═════ Data for this exercise ═════

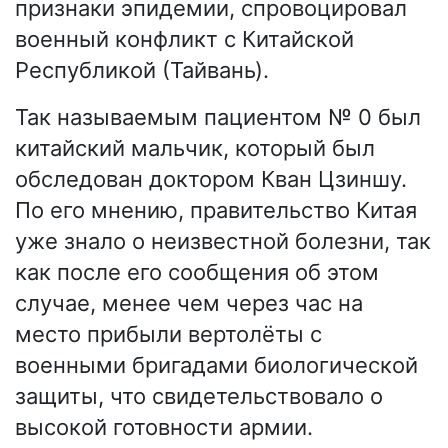
признаки эпидемии, спровоцировал
военный конфликт с Китайской
Республикой (Тайвань).
Так называемым пациентом № 0 был
китайский мальчик, который был
обследован доктором Кван Цзиншу.
По его мнению, правительство Китая
уже знало о неизвестной болезни, так
как после его сообщения об этом
случае, менее чем через час на
место прибыли вертолёты с
военными бригадами биологической
защиты, что свидетельствовало о
высокой готовности армии.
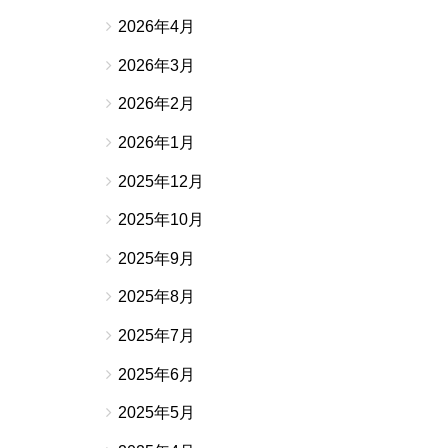
2026年4月
2026年3月
2026年2月
2026年1月
2025年12月
2025年10月
2025年9月
2025年8月
2025年7月
2025年6月
2025年5月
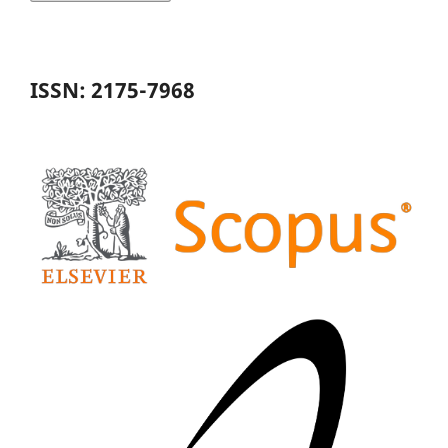
ISSN: 2175-7968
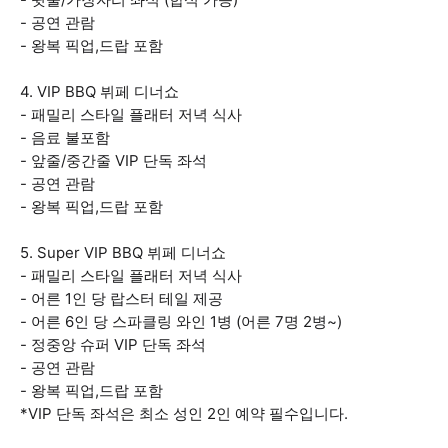
- 공연 관람
- 왕복 픽업,드랍 포함
4. VIP BBQ 뷔페 디너쇼
- 패밀리 스타일 플래터 저녁 식사
- 음료 불포함
- 앞줄/중간줄 VIP 단독 좌석
- 공연 관람
- 왕복 픽업,드랍 포함
5. Super VIP BBQ 뷔페 디너쇼
- 패밀리 스타일 플래터 저녁 식사
- 어른 1인 당 랍스터 테일 제공
- 어른 6인 당 스파클링 와인 1병 (어른 7명 2병~)
- 정중앙 슈퍼 VIP 단독 좌석
- 공연 관람
- 왕복 픽업,드랍 포함
*VIP 단독 좌석은 최소 성인 2인 예약 필수입니다.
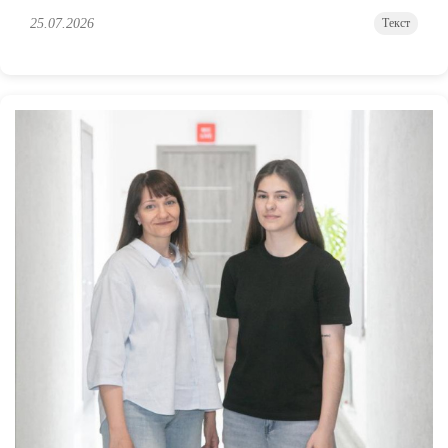
25.07.2026
Текст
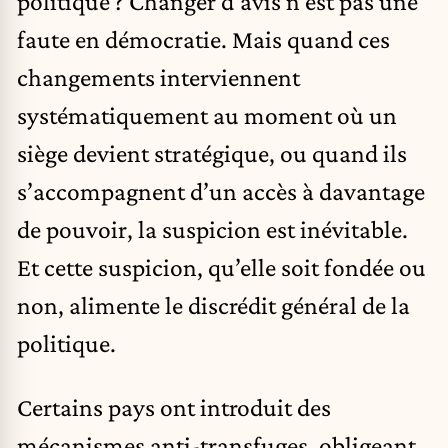
politique ? Changer d’avis n’est pas une
faute en démocratie. Mais quand ces
changements interviennent
systématiquement au moment où un
siège devient stratégique, ou quand ils
s’accompagnent d’un accès à davantage
de pouvoir, la suspicion est inévitable.
Et cette suspicion, qu’elle soit fondée ou
non, alimente le discrédit général de la
politique.
Certains pays ont introduit des
mécanismes anti-transfuges, obligeant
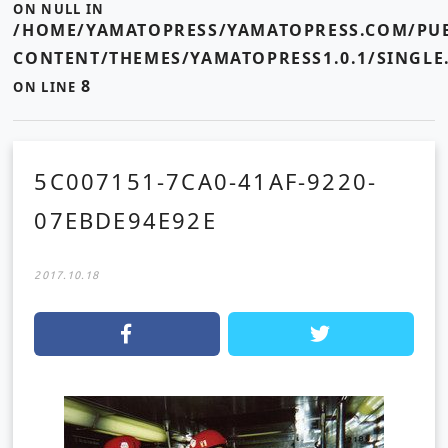
ON NULL IN
/HOME/YAMATOPRESS/YAMATOPRESS.COM/PUB
CONTENT/THEMES/YAMATOPRESS1.0.1/SINGLE
8
ON LINE
5C007151-7CA0-41AF-9220-
07EBDE94E92E
2017.10.18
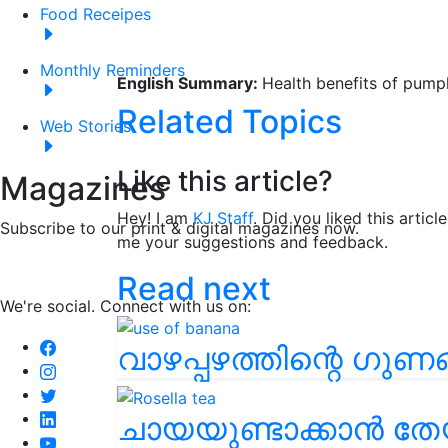
Food Receipes
Monthly Reminders
English Summary:
Health benefits of pump
Related Topics
Web Stories
Like this article?
Magazines
Hey! I am
KJ Staff
. Did you liked this artic
Subscribe to our print & digital magazines now.
me your suggestions and feedback.
Read next
We're social. Connect with us on:
വാഴപ്പഴത്തിന്റെ ഗു
ചായയുണ്ടാക്കാന്‍ ത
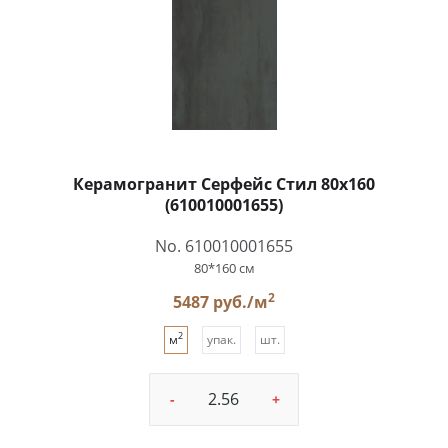
Керамогранит Серфейс Стил 80x160
(610010001655)
No. 610010001655
80*160 см
2
5487 руб./м
2
м
упак.
шт.
-
+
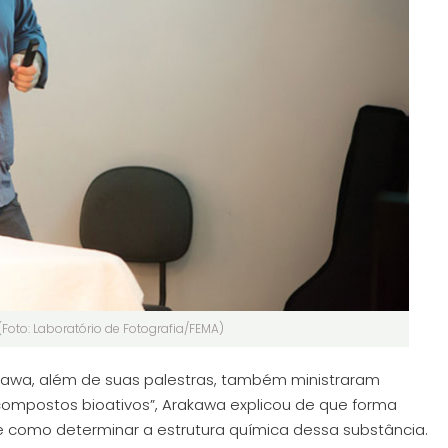
(Foto: Laboratório de Fotografia/FEMA)
rakawa, além de suas palestras, também ministraram
e compostos bioativos”, Arakawa explicou de que forma
 e como determinar a estrutura química dessa substância.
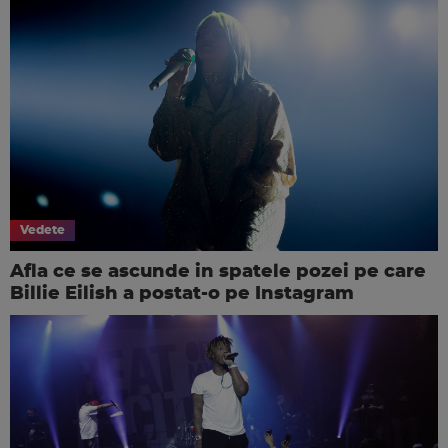
Vedete
Afla ce se ascunde in spatele pozei pe care
Billie Eilish a postat-o pe Instagram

═════

* [Written task]: For the entries above, please state how many lines contain the string "quand"; give the number and nothing else.

* [Result]: 2